** Text segment **
◇ ◇ ◇ ◇ ◇ ◇ ◇

4.3 Design Guidelines - Apple please reconsider how this is enforced.

We have spoken to many developers in previous months who have run into issues with the new 4.3 Design Guidelines rules & had their apps rejected, seemingly by a bot, or in general, by a reviewer because of similarities to previous apps. They have been asked to combine their similar apps into one container app.


We understand why Apple is finally cracking down and doing this. They are trying to clean up the Appstore of clones, useless junk & other spam apps.


In the process however, this has seemingly hurt indie developers who are not using templates, and design their own games from scratch. We've spoken with several developers, many who pride themselves in creating unique content such as educational & games for children, receieve these notices with no method to appeal, and auto-responses making the same blanket statement, ending in frustration for the developer & wasted months in development time.


They are asked to combine their apps or games into one "single container app" to reduce the clutter in the Appstore. While the idea of this sounds great in theory, it is flawed in exection, simply because some apps and games are not meant to be combined.

◇ ◇ ◇ ◇ ◇ ◇ ◇

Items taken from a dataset
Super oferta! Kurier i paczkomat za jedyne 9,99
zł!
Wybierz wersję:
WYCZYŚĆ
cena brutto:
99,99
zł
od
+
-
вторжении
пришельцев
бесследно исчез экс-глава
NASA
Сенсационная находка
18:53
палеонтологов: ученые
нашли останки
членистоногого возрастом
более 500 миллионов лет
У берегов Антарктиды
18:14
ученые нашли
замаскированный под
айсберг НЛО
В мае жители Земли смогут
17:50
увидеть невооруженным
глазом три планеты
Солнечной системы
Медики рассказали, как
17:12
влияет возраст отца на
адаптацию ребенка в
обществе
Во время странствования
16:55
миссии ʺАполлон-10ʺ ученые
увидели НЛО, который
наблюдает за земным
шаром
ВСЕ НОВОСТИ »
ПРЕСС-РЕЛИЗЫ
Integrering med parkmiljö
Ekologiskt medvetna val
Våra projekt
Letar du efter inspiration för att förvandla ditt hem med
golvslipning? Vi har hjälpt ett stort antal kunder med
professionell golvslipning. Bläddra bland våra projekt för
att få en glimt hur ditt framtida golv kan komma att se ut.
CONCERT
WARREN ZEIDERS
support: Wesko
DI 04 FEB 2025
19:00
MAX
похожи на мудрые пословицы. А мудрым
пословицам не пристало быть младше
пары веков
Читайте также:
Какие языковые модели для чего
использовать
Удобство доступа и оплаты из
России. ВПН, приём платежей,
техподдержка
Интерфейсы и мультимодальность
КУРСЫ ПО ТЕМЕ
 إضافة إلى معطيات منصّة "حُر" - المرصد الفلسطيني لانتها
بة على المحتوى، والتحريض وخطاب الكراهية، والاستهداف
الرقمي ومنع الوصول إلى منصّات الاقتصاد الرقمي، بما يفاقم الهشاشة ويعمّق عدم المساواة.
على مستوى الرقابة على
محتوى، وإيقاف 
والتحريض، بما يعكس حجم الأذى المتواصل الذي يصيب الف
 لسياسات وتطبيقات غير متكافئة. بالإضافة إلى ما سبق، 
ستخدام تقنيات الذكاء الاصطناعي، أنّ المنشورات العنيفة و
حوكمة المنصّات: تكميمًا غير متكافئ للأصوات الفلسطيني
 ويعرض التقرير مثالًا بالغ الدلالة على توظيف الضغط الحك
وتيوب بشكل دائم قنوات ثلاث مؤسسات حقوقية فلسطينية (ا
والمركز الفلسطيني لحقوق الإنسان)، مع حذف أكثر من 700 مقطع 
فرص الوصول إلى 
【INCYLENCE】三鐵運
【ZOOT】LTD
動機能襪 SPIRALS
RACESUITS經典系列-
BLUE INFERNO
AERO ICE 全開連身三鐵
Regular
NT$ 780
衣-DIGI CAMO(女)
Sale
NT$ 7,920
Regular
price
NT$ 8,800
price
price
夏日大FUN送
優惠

◇ ◇ ◇ ◇ ◇ ◇ ◇

** Exercise set **
A. List the kinds of apps that the post on Apple's 4.3 Design Guidelines says Apple is trying to clean out of the App Store.
B. In the post on Apple's 4.3 Design Guidelines, what have developers whose apps were rejected been asked to do?
C. Continue the post on Apple's 4.3 Design Guidelines from its last sentence.

** Answers to the exercises **
A. Clones, useless junk and other spam apps.

B. They have been asked to combine their similar apps into one container app.

C.
Take a first grade educational app for instance. Say you program a math game that caters to 1st grade kids. Then you use that engine or framework to develop a math game for 3rd or 4th graders. Combining these games would make no sense from a marketing perspective, and from the perspective of a parent who is purchasing the app for their child who needs a math game for first graders only . We have actually spoken to parents and customers in an email survey, who said they would not like this change, and it would make it more difficult for them to find the app they need to install for their child's specific age group. They have asked us to not combine these apps that they have stored on their device, as they like to have separate applications and games for each of their children, in their respective age groups & content supplied.


This is just ONE example or highlight of how this actually ruins the end user experience. Forcing developers to combine apps into one container app does not benefit customers, especially those that are accustomed to having the one single app for it's functionality and purpose. That applies to educational games, tools that target a specific market group, or diet apps that target specific dietary needs and so forth.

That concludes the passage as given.